(Stored records)
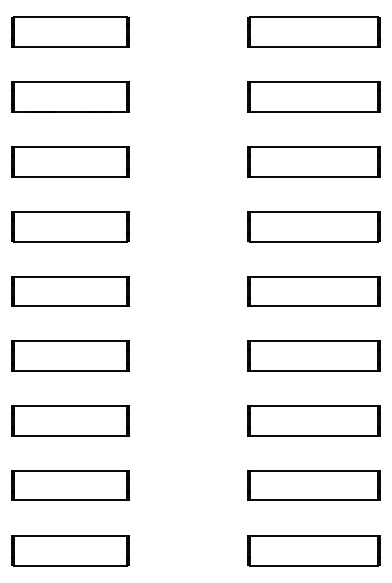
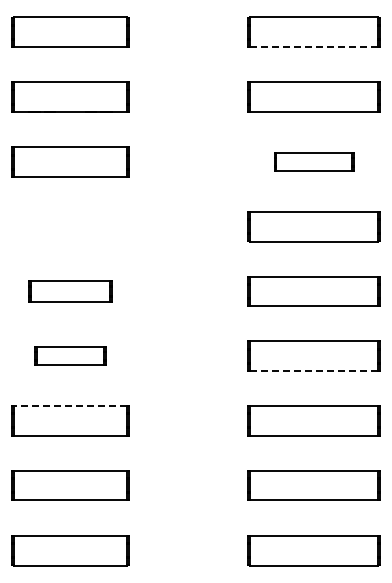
line at (314, 47): solid -> dashed
part at (313, 161) size: 134x32 px -> 81x20 px
part at (70, 226): present -> none
part at (70, 291) size: 119x31 px -> 85x23 px
part at (70, 355) size: 119x32 px -> 73x20 px
line at (314, 371): solid -> dashed
line at (70, 405): solid -> dashed
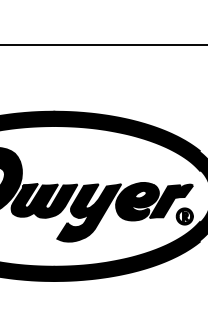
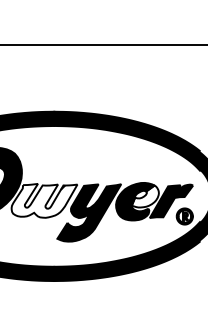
fill at (144, 196): present -> none
fill at (44, 200): present -> none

- Directive: Reproduce every line of the material above word for word, leaving out the pictures.

- Result of this exercise:
line at (314, 47): solid -> dashed
part at (313, 161) size: 134x32 px -> 81x20 px
part at (70, 226): present -> none
part at (70, 291) size: 119x31 px -> 85x23 px
part at (70, 355) size: 119x32 px -> 73x20 px
line at (314, 371): solid -> dashed
line at (70, 405): solid -> dashed
fill at (144, 196): present -> none
fill at (44, 200): present -> none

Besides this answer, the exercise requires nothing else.